### Exercise directions
Could you retype the records word for word but without any pictures?
.....
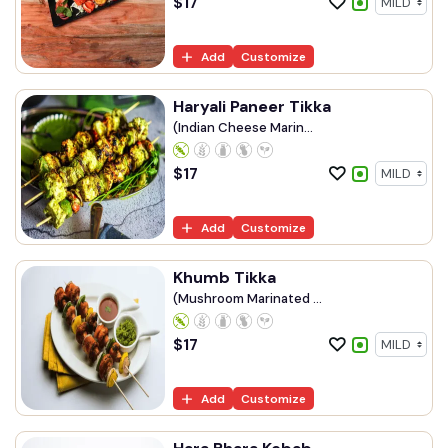
$
17
Add
Customize
Haryali Paneer Tikka
(Indian Cheese Marin...
$
17
Add
Customize
Khumb Tikka
(Mushroom Marinated ...
$
17
Add
Customize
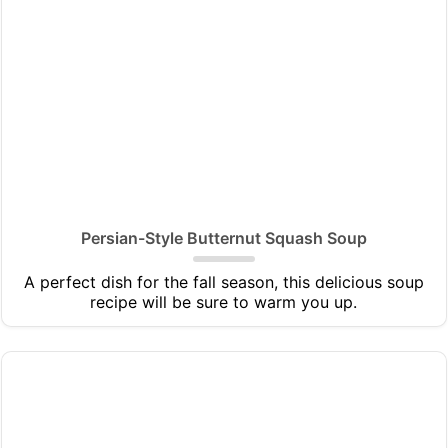
Persian-Style Butternut Squash Soup
A perfect dish for the fall season, this delicious soup
recipe will be sure to warm you up.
.....
### Response box
$
17
Add
Customize
Haryali Paneer Tikka
(Indian Cheese Marin...
$
17
Add
Customize
Khumb Tikka
(Mushroom Marinated ...
$
17
Add
Customize
Persian-Style Butternut Squash Soup
A perfect dish for the fall season, this delicious soup
recipe will be sure to warm you up.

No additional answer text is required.